Analysis of Code Violations in Fort Worth​​​​​​​
The code compliance data set lists code violations in the city of Fort Worth from the beginning of 2019 to 2020. The columns in this dataset include the type of violation, the date the violation was created, the officer who cited the violation, the address of the violation, as well as the latitude and longitude where the violation occurred. The types of violations include animal, health hazard, high grass/weeds, multi-family, property maintenance, recurring mow ticket, solid waste violation, substandard building, vehicle, and zoning.
Question 1: Which code violations are most common and least common?
I first sorted the data and grouped it by the type of complaint violation so I could see how many violations were in each category. I then sorted this into a strip plot from most common to least common, which you can see in Figure 7, to visualize the distribution.
Code violation definitions from City of Fort Worth:
Question 2: In which months are Health Hazard violations most common?
For my analysis, I wanted to dig deeper into the less common Health Hazards category. Health Hazards which include Water or Sewer Leaks, Stagnant Pool / Unwholesome Water, or No Water Service. I wanted to figure out which months of the year were the most common for Health Hazard violations.  I used the ‘to_datetime’ function to split ‘Violation Created Date’ column to generate a month/year column. I then sorted this data into a bar plot to visualize which months had the highest numbers of Health Hazard Violations.
Analysis: According to Figure 8, it seems that Health Hazard violations are the most common during the summer months, peaking in May 2019 and June and July of 2020. These violations seem to be the lowest during the months of November, January, and March. I think that the reason for this could be that people are more likely to use more water during and use their pools more often during Texas summers when temperatures rise to over 100 degrees. I’m not too familiar with the Fort Worth water service, but I assume that hotter temperatures could cause more problems with water service because of higher demand and other reasons. I think the reason this distribution fluctuates so much is because Texas weather is not consistent, sometimes reaching temperatures of 90 degrees in December. It seems as though there are always around 60 violations per month, but hotter temperatures tend to lead to more Health Hazard violations.

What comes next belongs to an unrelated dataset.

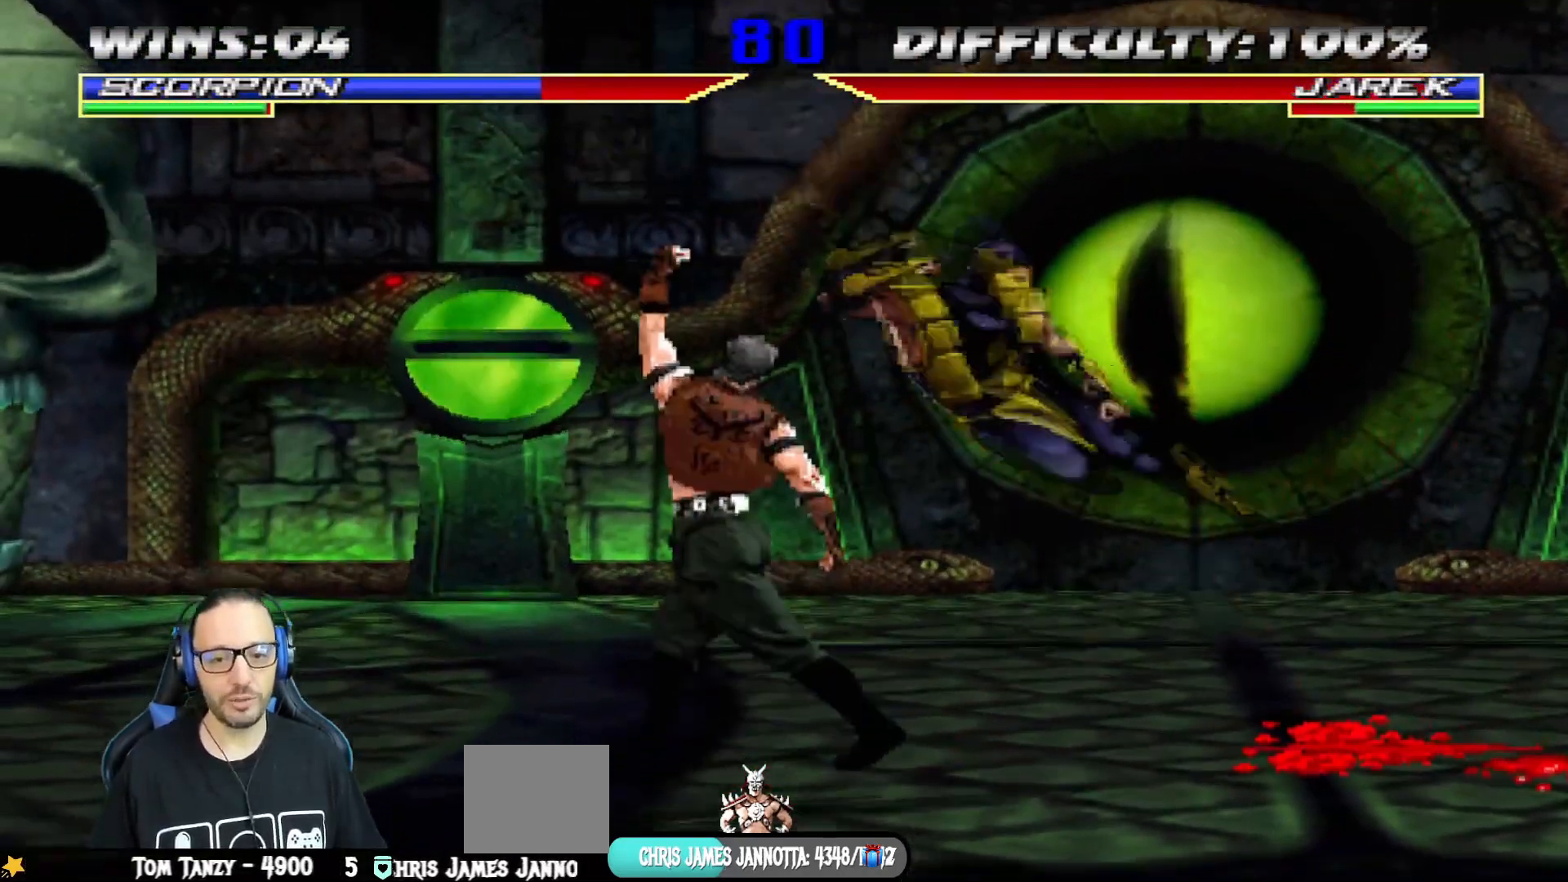
{"buttons": [], "left_stick": "center", "right_stick": "center", "events": [[100, "CIRCLE", "down"], [250, "CIRCLE", "up"], [267, "CIRCLE", "down"], [450, "DPAD_RIGHT", "up"], [467, "CIRCLE", "up"], [467, "L1", "up"]]}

Question 3: Where are the Health Hazard violations located in Fort Worth? Are there any patterns present in this data? ​​​​​​​
In order to see how the Health Hazard code violations are spread across Fort Worth, I decided to use the custom design mapping studio, Mapbox, to create a heat map. I exported my Health Hazard data as a csv file to import into Mapbox and layered it onto a map of Fort Worth. Next, I converted the data into a heatmap so I could easily see where the violations were concentrated around Fort Worth. I changed the color of my heatmap to a colorblind safe color scheme, as the default heat map color scheme is not distinguishable for colorblind people. The link to my interactive map is here:
As you can see from Figure 9, the 1,896 Health Hazard violations are spread all across Fort Worth.
Analysis: When you zoom in more on the heat map, you can start to see where these clusters are concentrated. It seems that the Trinity River creates a buffer zone between two large clusters North and South of the river. This could be explained by less development in the floodplain of the river. The freeways tend to divide the clusters, which points to residential neighborhoods being the main source of clusters. Downtown Fort Worth has a lack of Health Hazard violations, which could also be explained by the hazards primarily being in neighborhoods.

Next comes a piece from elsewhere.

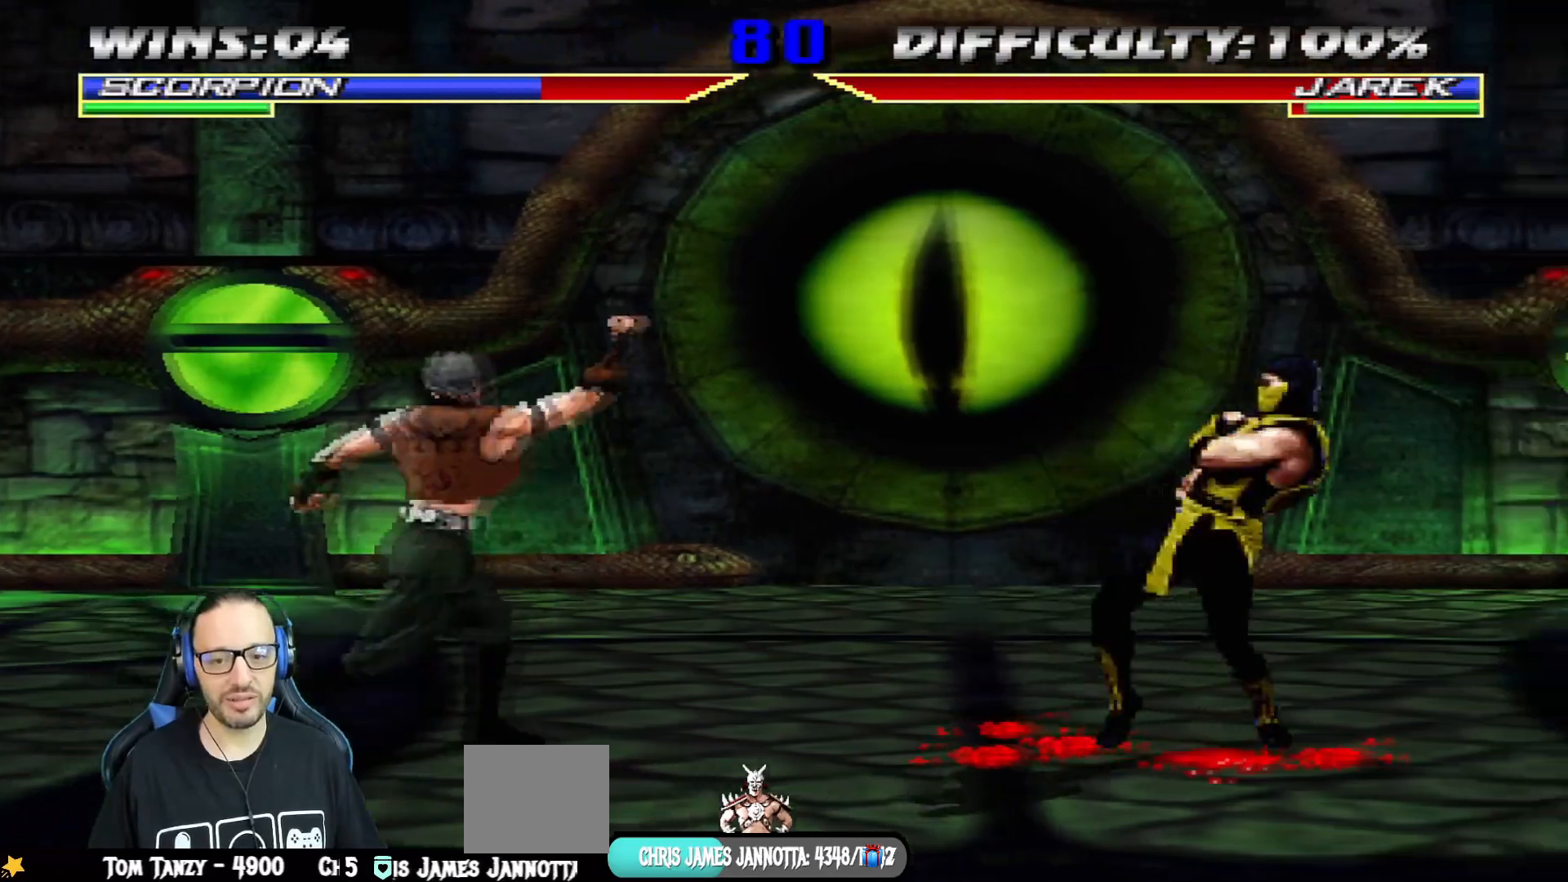
{"buttons": ["CIRCLE", "L1", "DPAD_UP", "DPAD_LEFT"], "left_stick": "center", "right_stick": "center", "events": [[167, "DPAD_LEFT", "down"], [167, "L1", "down"], [184, "DPAD_UP", "down"], [501, "CIRCLE", "down"]]}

 It is also notable that the biggest clusters are located in low-income neighborhoods, such as Como on the far-left cluster. If you zoom in on wealthy neighborhoods near country clubs, there are very few health hazard violations. I think this makes sense because poorer neighborhoods tend to be older and have more issues and the residents are less likely to pay to fix water problems. It is clear that Health Hazard violations are most commonly reported in low-income neighborhoods.